Randeep Ramesh, our transport correspondent, has just returned from a weekend in Dublin. His return flight on British Midland cost pounds 120 - much of which was handed back to him. At Heathrow, the airline gave him pounds 50 in return for switching to a flight two hours later - and made the same offer on the inbound leg.

Independent reader Anne-Marie Williams, of Southend, was offered even more when she and her husband checked in for a United Airlines flight to San Francisco: "Passengers were being offered vouchers worth $600 [pounds 360] to transfer to the next flight, as ours was overbooked. We didn't feel able to take up the offer, because we had an onward flight to Las Vegas."

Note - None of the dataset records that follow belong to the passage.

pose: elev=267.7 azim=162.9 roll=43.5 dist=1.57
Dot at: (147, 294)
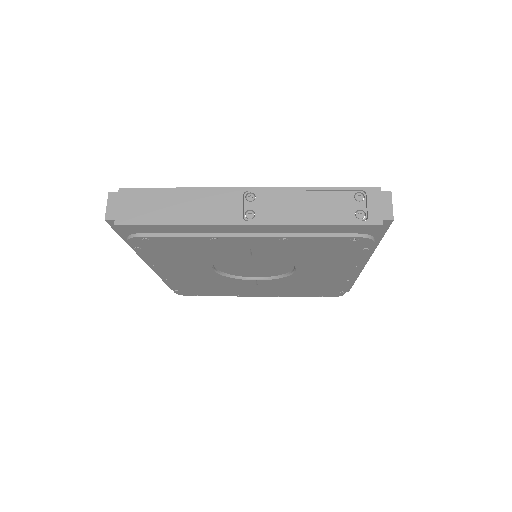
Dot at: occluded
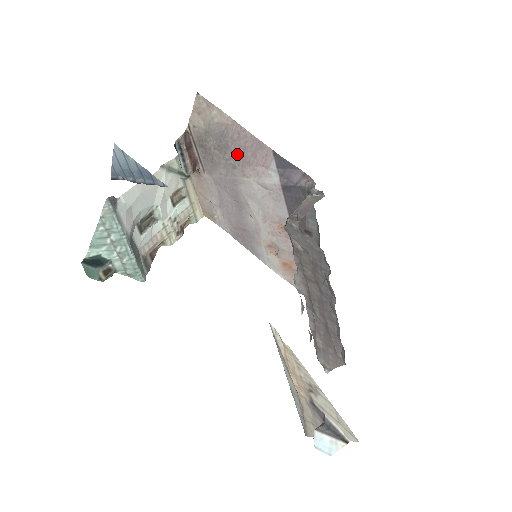
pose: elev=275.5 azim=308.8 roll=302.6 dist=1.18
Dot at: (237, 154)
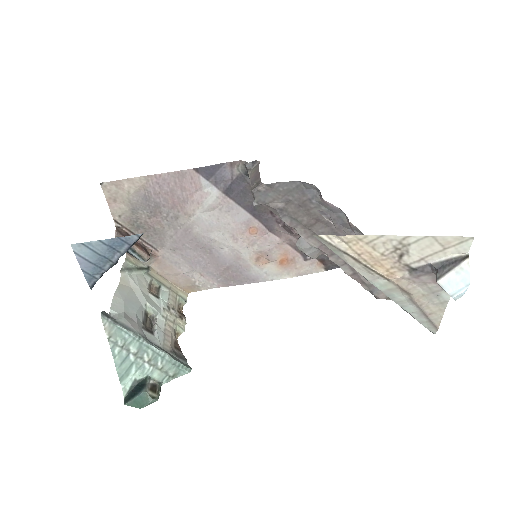
Dot at: (170, 203)
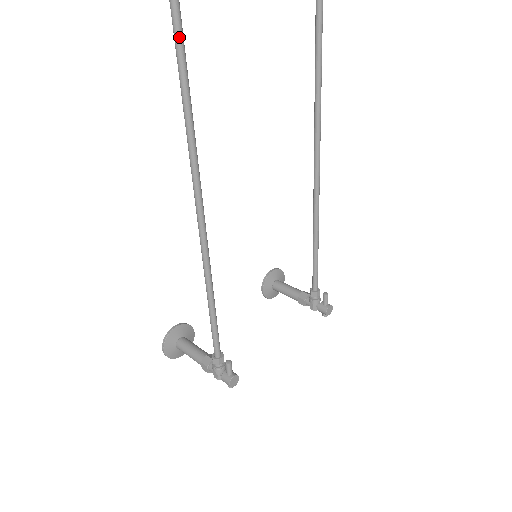
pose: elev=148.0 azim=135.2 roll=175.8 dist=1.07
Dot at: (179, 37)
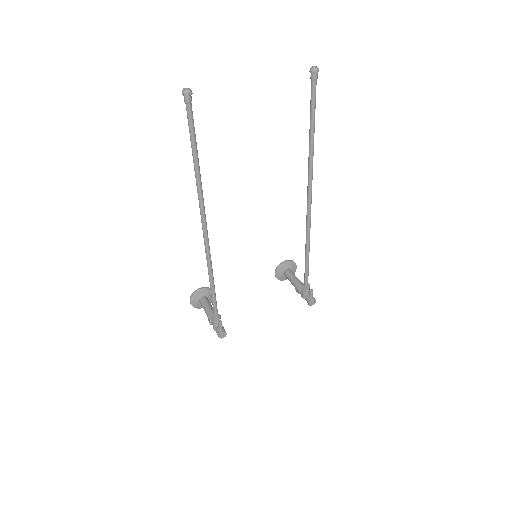
Dot at: (192, 134)
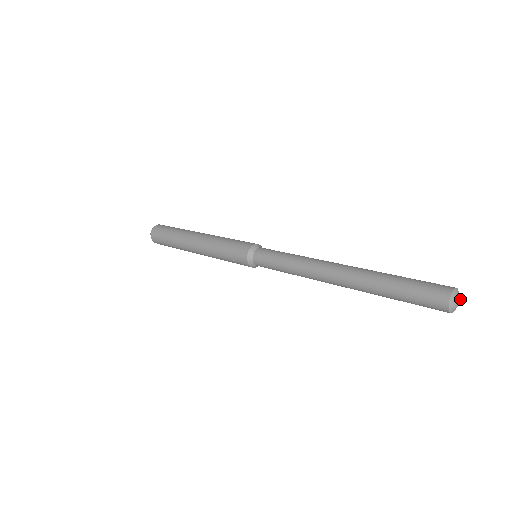
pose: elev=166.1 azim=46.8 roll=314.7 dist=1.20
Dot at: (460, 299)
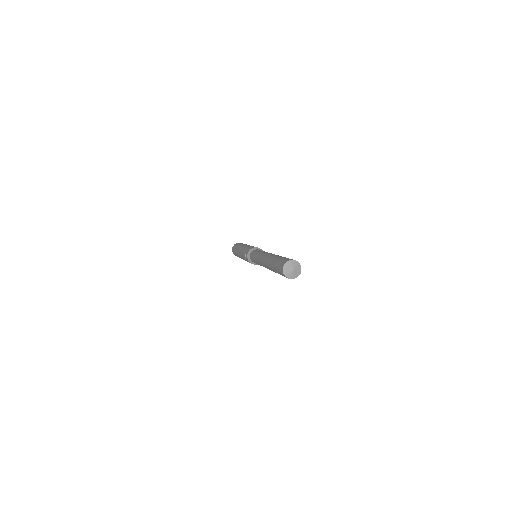
Dot at: (295, 268)
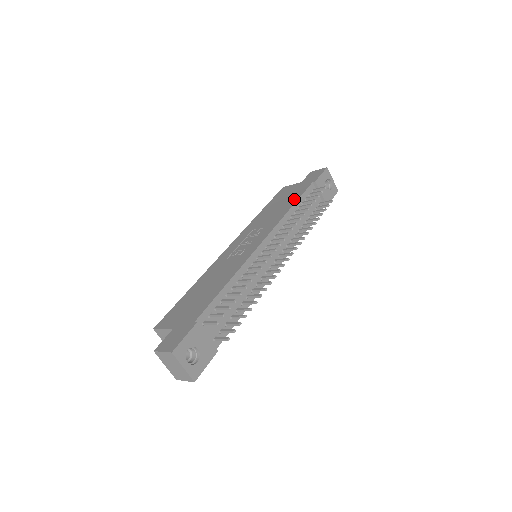
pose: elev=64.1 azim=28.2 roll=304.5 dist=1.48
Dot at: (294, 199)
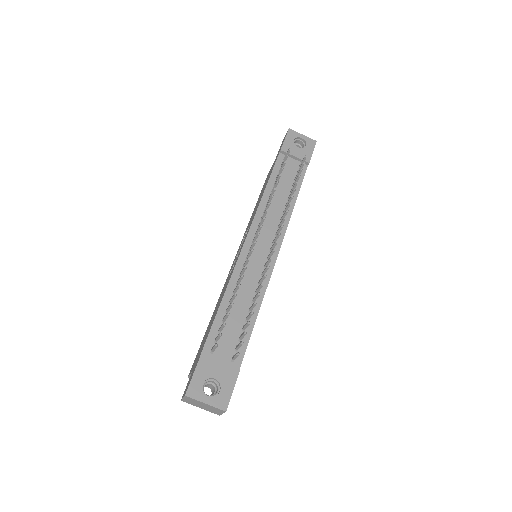
Dot at: occluded
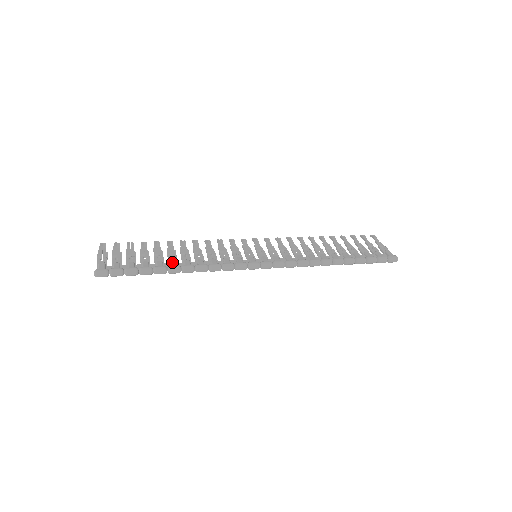
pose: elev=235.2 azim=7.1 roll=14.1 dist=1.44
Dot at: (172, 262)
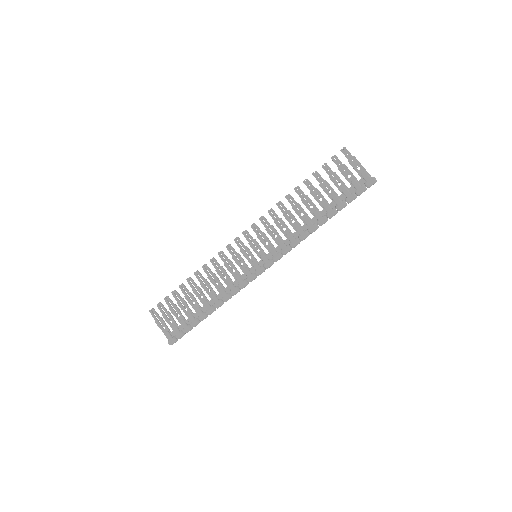
Dot at: (205, 305)
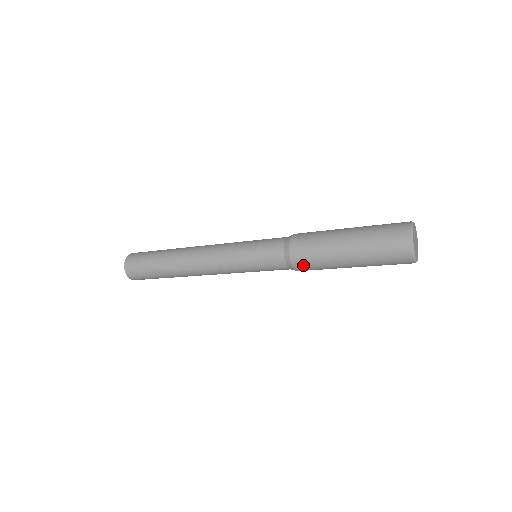
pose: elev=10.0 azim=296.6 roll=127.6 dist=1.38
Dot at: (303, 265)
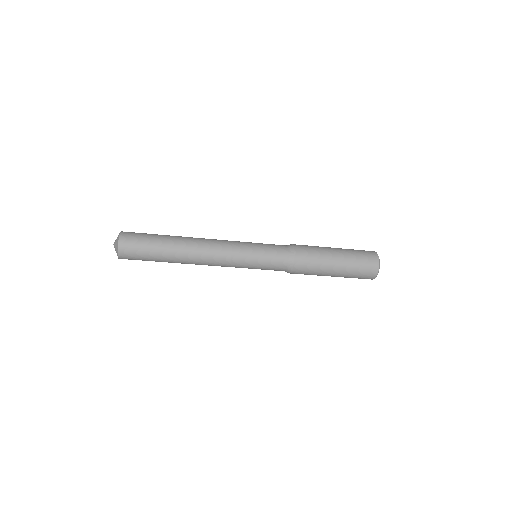
Dot at: (302, 264)
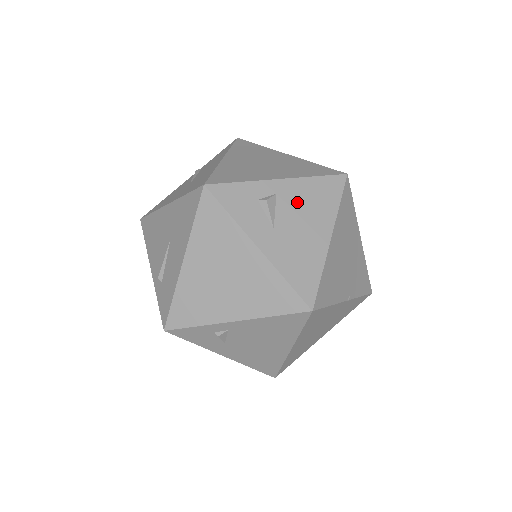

Then it all started to go badly wrong. The San Francisco flight was delayed by five hours, and made an unscheduled stop in Washington DC. The couple arrived in Las Vegas seven hours late: "Ironically, the 'later' flight which we had declined got in well ahead of ours. Had we known about the delay earlier, we certainly would have changed our flight."

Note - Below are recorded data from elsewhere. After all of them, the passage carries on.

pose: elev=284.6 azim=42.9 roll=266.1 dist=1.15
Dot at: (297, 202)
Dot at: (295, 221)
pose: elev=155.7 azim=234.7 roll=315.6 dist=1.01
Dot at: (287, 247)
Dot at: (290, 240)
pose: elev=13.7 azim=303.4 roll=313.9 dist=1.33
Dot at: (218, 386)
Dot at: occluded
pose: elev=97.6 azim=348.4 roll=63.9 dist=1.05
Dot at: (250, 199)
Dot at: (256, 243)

Ms Williams asked United whether it would award compensation of $600 each, as originally offered. The airline responded with vouchers for $300, which Ms Williams has decided to accept. "The moral: before you decline an airline's bribe, make sure your appointed flight is on time."

You may recall last summer's tales of misery on ScotRail, with cyclists getting stranded in the Highlands because only one or two bikes are allowed on each train. According to Judy Griffiths, of Dewsbury, barriers to environmentally sensitive travel are spreading south.

Ms Griffiths promised her children that they would tackle part of the new Sustrans Hull-to-Harwich cycle route. "I went to the local station to book the tickets to Hull, to be told that only two cycles are allowed on any one train.

"The dilemma then was which child to leave standing alone on the platform for an hour. To compound the situation, they then told me that this lone child would not be eligible for a cheap ticket on the Family Railcard since we would not all be travelling on the same train."

All I can offer to Ms Griffiths is the solution I adopted after one run- in too many with ScotRail guards last summer: a Brompton folding bicycle. This fine piece of British engineering, made in Chiswick, West London, compacts to the size of a small suitcase and circumvents all known railway by-laws. It has also received an endorsement from an unexpected quarter: the Director of Corporate Affairs for ScotRail uses one to get to work.